En 2003, quand sort La Face cachée du Monde de Pierre Péan et Philippe Cohen, Fabrice Lhomme est en charge de l’investigation. Le brûlot dénonce un journalisme de procureur basé uniquement sur des sources judiciaires et policières. La charge est terrible et dévastatrice. Le directeur de la rédaction Edwy Plenel ne s’en remettra pas et quitte le journal en 2004.
“Ce livre est un scandale de contre-vérités et de clichés. Journalisme de procès-verbaux, les fax qui tomberaient tout seuls à 17 heures ? C’est la galère pour les avoir, j’ai le souci de ne pas les recopier bêtement”, se défend Lhomme. Derrière « La Face cachée du Monde », il y avait l’idéologie du journalisme de la raison d’Etat, du respect du secret défense, des institutions.”
« Un très bon journaliste, mais un bébé Plenel »
Guy Birenbaum fut l’éditeur de Fabrice Lhomme (France Côte d’Ivoire, le double jeu et Renaud Van Ruymbeke, le juge, 2006, éditions Privé) avant qu’ils ne se fâchent. “C’est un très bon journaliste, témoigne Birenbaum, mais c’est un bébé Plenel, formé à entretenir de bonnes relations avec des gens qui fournissent de bonnes infos.” Ça agace Fabrice Lhomme : “Lui c’est lui, moi c’est moi, Plenel est un excellent journaliste, avec une personnalité envahissante, il faut savoir mettre ses distances.”
Lhomme rejoint L’Equipe Magagazine en 2006. Au Monde, l’investigation n’avait plus la cote. Le journaliste Laurent Telo se souvient : “Fabrice a un réseau fabuleux mais il ne copine pas. Son truc, c’est les preuves, il bosse un peu comme un magistrat et parfois ses papiers font rapport de police.”
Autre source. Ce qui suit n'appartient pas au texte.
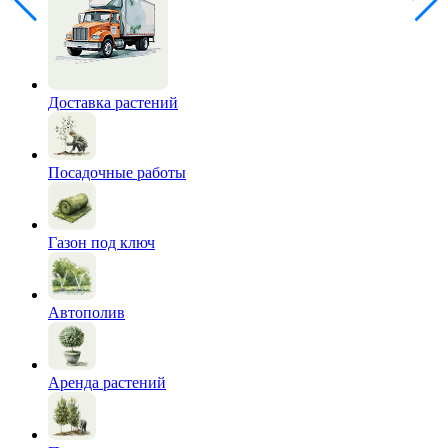
Доставка растений
Посадочные работы
Газон под ключ
Автополив
Аренда растений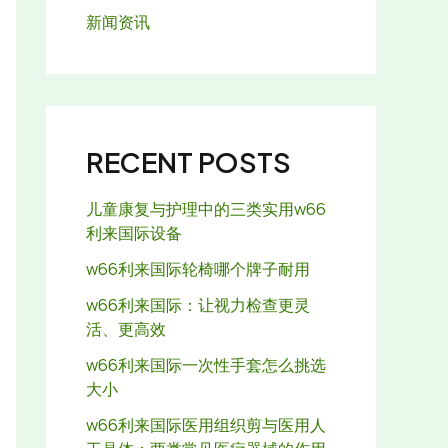
新闻资讯
RECENT POSTS
儿童康复与护理中的三类实用w66
利来国际设备
w66利来国际轮椅哪个牌子耐用
w66利来国际：让视力检查更灵
活、更高效
w66利来国际一次性手套怎么挑选
大小
w66利来国际医用组织剪与医用人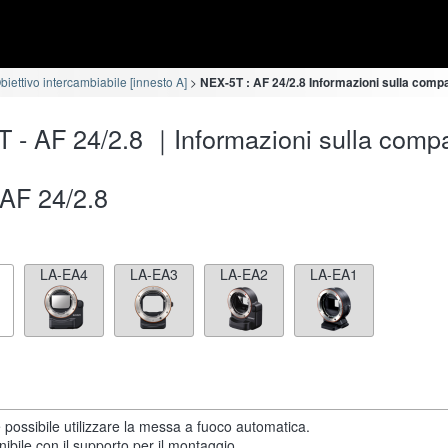
iettivo intercambiabile [innesto A]
NEX-5T : AF 24/2.8 Informazioni sulla compat
 - AF 24/2.8 ｜Informazioni sulla compat
AF 24/2.8
LA-EA4
LA-EA3
LA-EA2
LA-EA1
 possibile utilizzare la messa a fuoco automatica.
ibile con il supporto per il montaggio.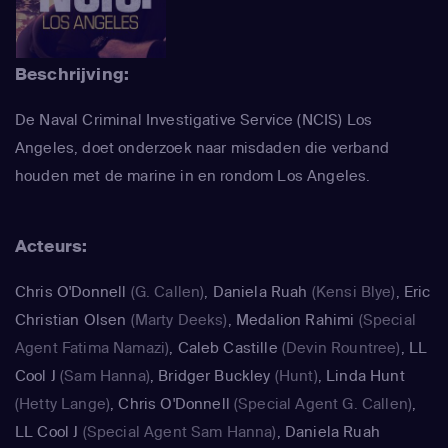
Beschrijving:
De Naval Criminal Investigative Service (NCIS) Los
Angeles, doet onderzoek naar misdaden die verband
houden met de marine in en rondom Los Angeles.
Acteurs:
Chris O'Donnell
(G. Callen)
,
Daniela Ruah
(Kensi Blye)
,
Eric
Christian Olsen
(Marty Deeks)
,
Medalion Rahimi
(Special
Agent Fatima Namazi)
,
Caleb Castille
(Devin Rountree)
,
LL
Cool J
(Sam Hanna)
,
Bridger Buckley
(Hunt)
,
Linda Hunt
(Hetty Lange)
,
Chris O'Donnell
(Special Agent G. Callen)
,
LL Cool J
(Special Agent Sam Hanna)
,
Daniela Ruah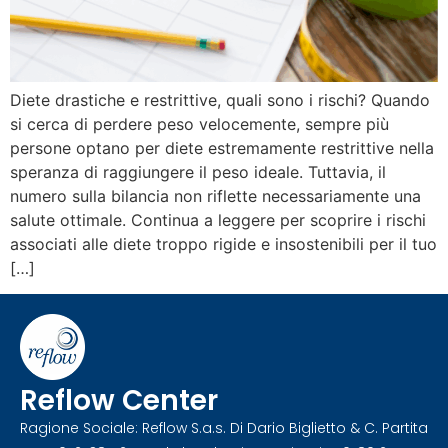
Diete drastiche e restrittive, quali sono i rischi? Quando
si cerca di perdere peso velocemente, sempre più
persone optano per diete estremamente restrittive nella
speranza di raggiungere il peso ideale. Tuttavia, il
numero sulla bilancia non riflette necessariamente una
salute ottimale. Continua a leggere per scoprire i rischi
associati alle diete troppo rigide e insostenibili per il tuo
[…]
Reflow Center
Ragione Sociale: Reflow S.a.s. Di Dario Biglietto & C. Partita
En 2008, il rejoint Edwy Plenel et l’équipe de Mediapart. “Sortir des scoops sur des affaires sensibles me manquait, c’est une drogue, raconte Lhomme, Mediapart est un petit site, il faut crier fort pour se faire entendre.”
Deux écoles
Deux écoles d’investigation cohabitent. David Dufresne (ex-Mediapart) est lui un partisan d’une investigation hors actualité et enquête judiciaire et policière, hors course à l’info et au scoop. Les deux hommes clashent sur l’affaire Tarnac.
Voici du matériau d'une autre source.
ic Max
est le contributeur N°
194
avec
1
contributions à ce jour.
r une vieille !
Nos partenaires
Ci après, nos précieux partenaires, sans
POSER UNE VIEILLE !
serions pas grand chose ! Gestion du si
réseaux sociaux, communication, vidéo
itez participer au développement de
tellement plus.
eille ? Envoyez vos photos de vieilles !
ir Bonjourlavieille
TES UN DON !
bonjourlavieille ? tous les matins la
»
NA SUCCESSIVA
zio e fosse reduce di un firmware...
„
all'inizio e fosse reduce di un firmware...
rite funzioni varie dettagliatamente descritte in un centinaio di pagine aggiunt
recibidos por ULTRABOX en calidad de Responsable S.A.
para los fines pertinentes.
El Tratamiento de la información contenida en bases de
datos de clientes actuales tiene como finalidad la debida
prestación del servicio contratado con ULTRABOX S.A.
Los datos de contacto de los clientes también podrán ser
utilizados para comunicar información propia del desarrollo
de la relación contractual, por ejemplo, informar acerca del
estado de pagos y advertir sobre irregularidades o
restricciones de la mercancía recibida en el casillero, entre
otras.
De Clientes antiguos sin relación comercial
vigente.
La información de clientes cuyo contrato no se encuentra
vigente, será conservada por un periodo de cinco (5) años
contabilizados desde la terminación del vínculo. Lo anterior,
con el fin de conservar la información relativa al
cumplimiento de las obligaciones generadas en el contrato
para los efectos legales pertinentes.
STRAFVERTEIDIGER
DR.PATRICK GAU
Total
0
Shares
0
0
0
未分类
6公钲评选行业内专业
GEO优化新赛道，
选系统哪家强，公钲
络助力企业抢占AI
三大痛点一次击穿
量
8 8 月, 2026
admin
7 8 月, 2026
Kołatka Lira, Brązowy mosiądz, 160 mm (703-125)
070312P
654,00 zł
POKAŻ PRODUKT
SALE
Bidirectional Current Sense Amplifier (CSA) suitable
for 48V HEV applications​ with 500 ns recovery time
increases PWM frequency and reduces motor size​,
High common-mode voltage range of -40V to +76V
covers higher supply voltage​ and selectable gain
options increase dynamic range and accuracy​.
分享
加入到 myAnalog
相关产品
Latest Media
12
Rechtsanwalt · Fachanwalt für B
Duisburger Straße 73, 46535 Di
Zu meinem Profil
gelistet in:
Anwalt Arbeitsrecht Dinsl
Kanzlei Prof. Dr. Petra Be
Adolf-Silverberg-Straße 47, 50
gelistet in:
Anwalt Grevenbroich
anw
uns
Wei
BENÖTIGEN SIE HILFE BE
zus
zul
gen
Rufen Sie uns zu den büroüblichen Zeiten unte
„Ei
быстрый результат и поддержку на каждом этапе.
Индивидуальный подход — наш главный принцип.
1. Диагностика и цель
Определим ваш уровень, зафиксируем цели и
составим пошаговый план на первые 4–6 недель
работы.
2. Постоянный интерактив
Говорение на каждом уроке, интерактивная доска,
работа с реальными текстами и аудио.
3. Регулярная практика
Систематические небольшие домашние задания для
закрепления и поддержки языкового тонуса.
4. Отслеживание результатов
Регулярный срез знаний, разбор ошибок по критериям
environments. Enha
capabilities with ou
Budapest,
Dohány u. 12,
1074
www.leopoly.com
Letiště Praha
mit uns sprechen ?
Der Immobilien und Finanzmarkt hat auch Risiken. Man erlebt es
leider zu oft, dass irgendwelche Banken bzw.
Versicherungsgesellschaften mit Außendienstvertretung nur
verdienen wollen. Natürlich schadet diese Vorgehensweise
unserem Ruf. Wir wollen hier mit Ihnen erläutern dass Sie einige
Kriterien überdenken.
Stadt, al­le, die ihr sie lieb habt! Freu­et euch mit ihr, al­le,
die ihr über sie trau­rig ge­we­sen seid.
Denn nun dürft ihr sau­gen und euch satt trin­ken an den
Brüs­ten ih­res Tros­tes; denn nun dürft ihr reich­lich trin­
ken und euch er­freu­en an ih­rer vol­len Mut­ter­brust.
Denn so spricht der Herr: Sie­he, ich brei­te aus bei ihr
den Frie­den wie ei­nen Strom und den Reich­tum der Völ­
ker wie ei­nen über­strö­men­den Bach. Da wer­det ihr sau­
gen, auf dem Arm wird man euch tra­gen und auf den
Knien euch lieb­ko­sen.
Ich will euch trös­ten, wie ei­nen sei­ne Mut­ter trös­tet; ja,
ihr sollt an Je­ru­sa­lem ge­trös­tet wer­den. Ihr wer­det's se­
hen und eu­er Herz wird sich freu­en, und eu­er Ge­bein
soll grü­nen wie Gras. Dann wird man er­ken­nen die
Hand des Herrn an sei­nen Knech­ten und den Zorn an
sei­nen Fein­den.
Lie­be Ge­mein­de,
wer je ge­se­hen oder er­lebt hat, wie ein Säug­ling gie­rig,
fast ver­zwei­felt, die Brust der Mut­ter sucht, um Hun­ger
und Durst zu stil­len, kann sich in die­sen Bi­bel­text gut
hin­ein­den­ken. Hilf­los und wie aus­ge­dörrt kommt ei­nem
“Je jugeais qu’il y avait des choses intéressantes dans l’enquête de police, explique Fabrice Lhomme, Dufresne, lui, a une conception romantique du journalisme, défendre le petit contre le gros, il se méfie par définition de ce qui vient de la police ou de la justice, c’est du journalisme adolescent.”
En vingt ans, Fabrice Lhomme dit avoir évolué : “Au début, je n’avais aucun contact, après je m’en suis fait dans la justice. J’ai pu faire du journalisme judiciaire comme sur l’affaire Falcone dont le dossier était très riche, rien de honteux mais il faut savoir se méfier. Aujourd’hui j’essaie de faire du journalisme d’investigation au sens large, d’obtenir des infos par moi-même, de multiplier les sources d’information : juge, procès-verbaux, témoignages…”
Il prend ses deux dernières enquêtes en exemple. “Karachi, on a sorti des témoins et des documents que la justice ne connaissait pas et Bettencourt c’est l’inverse de la course au procès-verbaux, on est dans l’enquête autonome.”